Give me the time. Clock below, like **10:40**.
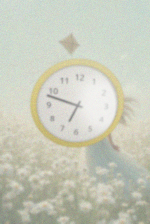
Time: **6:48**
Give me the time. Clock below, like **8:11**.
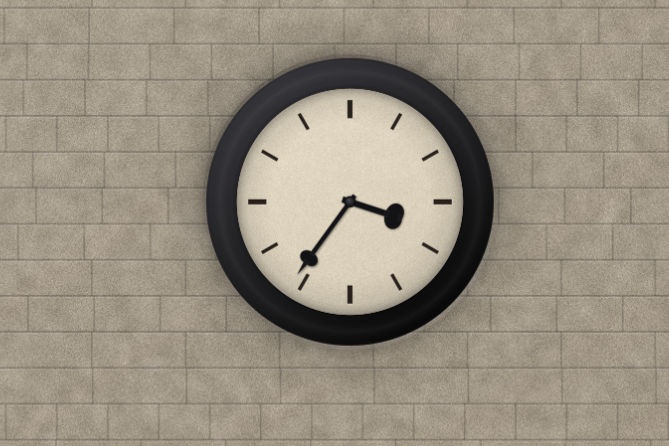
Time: **3:36**
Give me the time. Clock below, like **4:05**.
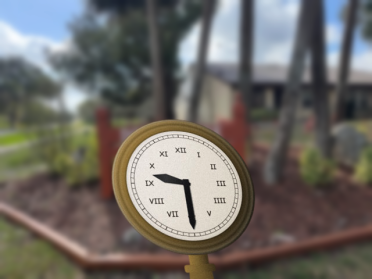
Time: **9:30**
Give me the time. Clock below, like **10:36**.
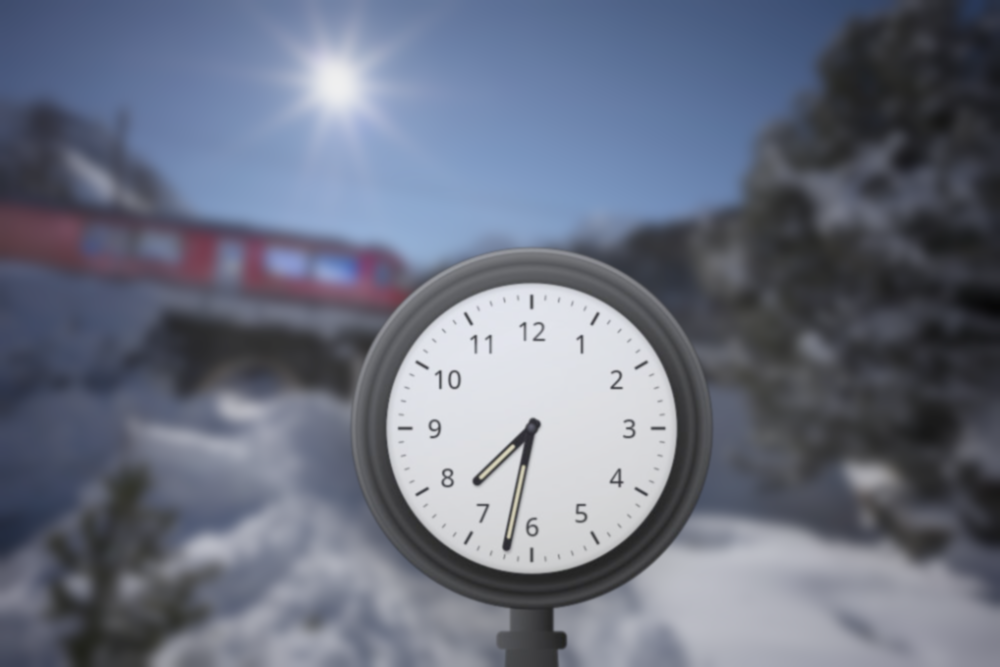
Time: **7:32**
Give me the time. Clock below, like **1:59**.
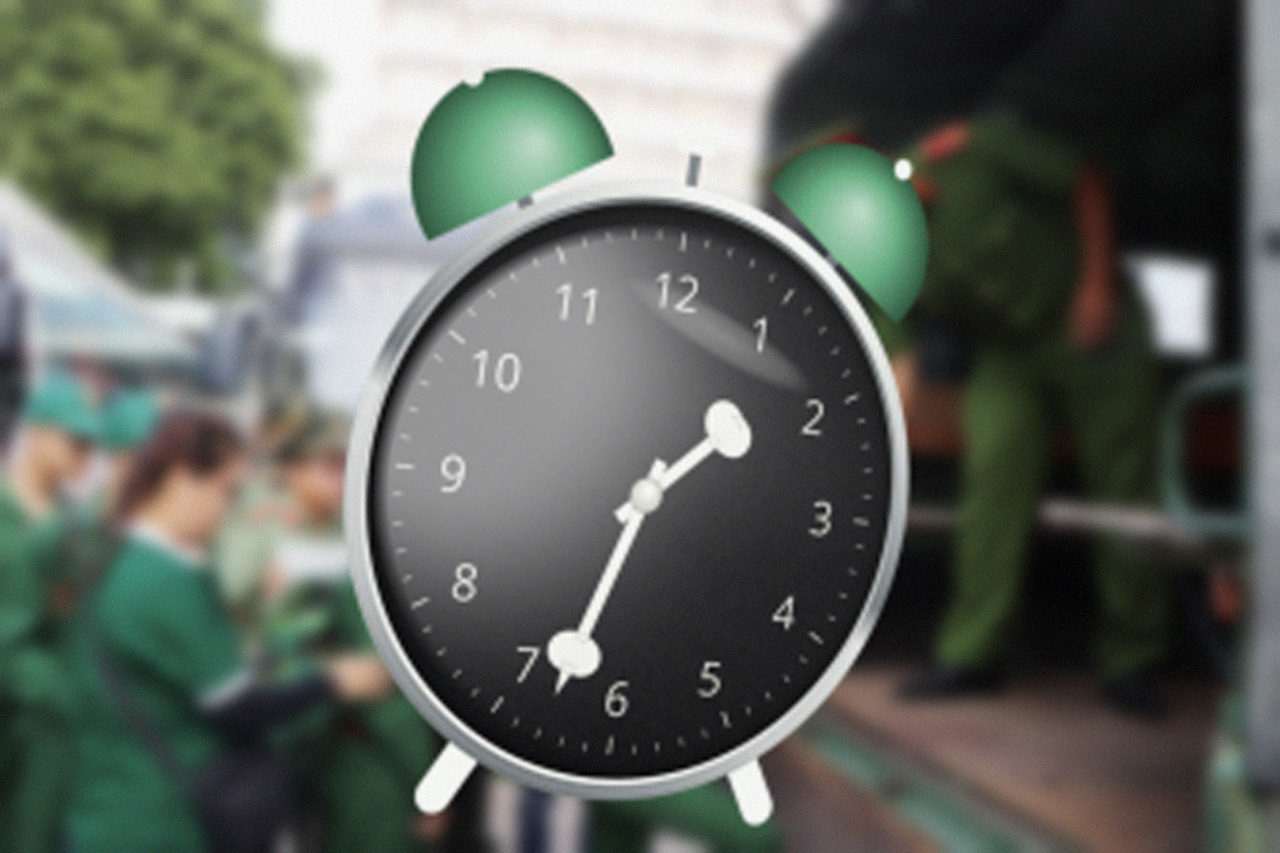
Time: **1:33**
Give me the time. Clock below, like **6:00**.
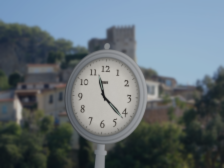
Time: **11:22**
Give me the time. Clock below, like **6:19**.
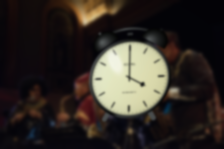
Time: **4:00**
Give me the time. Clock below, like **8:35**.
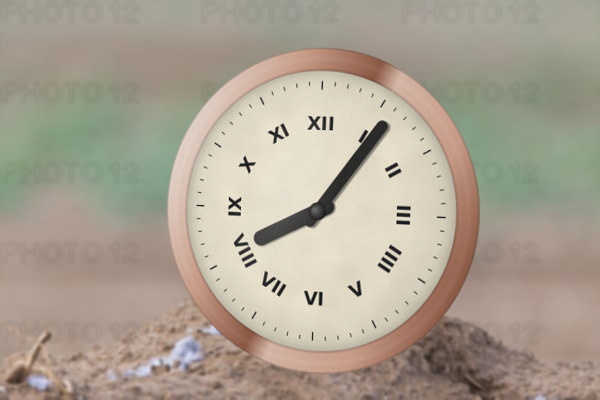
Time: **8:06**
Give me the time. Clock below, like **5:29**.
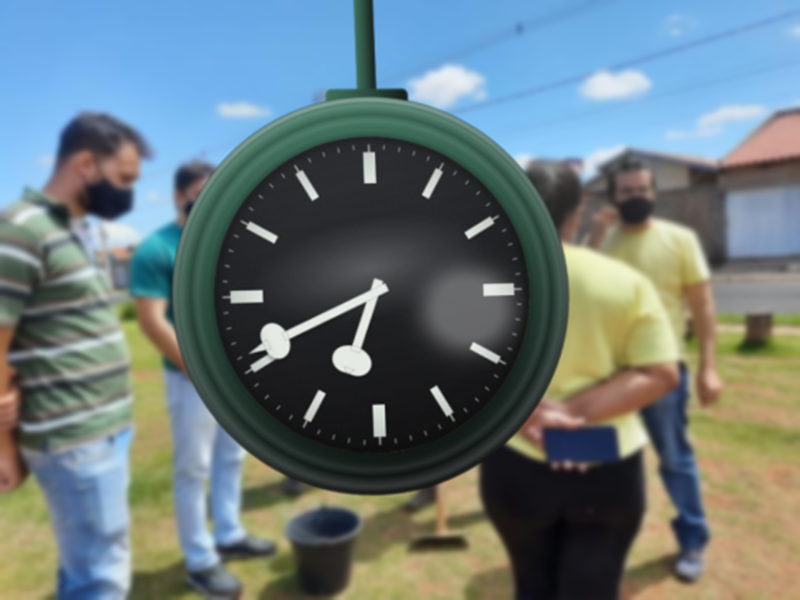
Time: **6:41**
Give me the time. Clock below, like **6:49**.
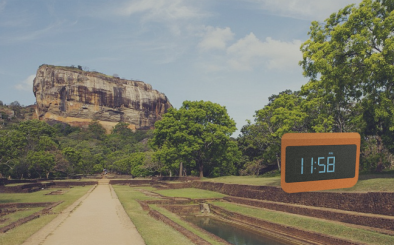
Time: **11:58**
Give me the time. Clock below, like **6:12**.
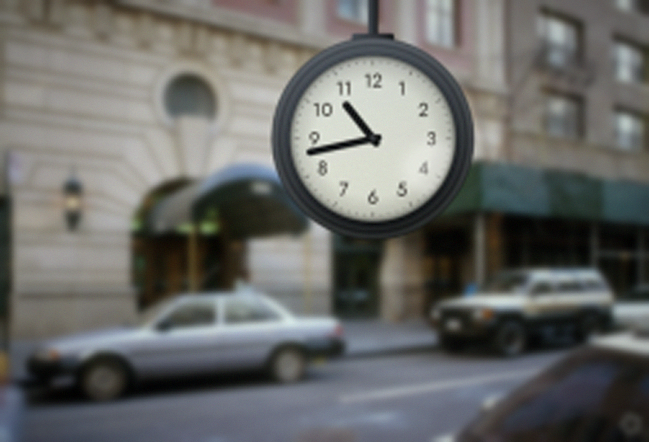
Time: **10:43**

----

GOAL —
Format the rows from the line containing "Give me the time. Clock below, like **6:19**." through the end of the rows as a two-column CSV headed instruction and reading. Give one line per row, put each field in quotation marks, replace any line breaks with spaces, and leave the pictures out.

SOLUTION BELOW —
instruction,reading
"Give me the time. Clock below, like **6:19**. Time:","**4:00**"
"Give me the time. Clock below, like **8:35**. Time:","**8:06**"
"Give me the time. Clock below, like **5:29**. Time:","**6:41**"
"Give me the time. Clock below, like **6:49**. Time:","**11:58**"
"Give me the time. Clock below, like **6:12**. Time:","**10:43**"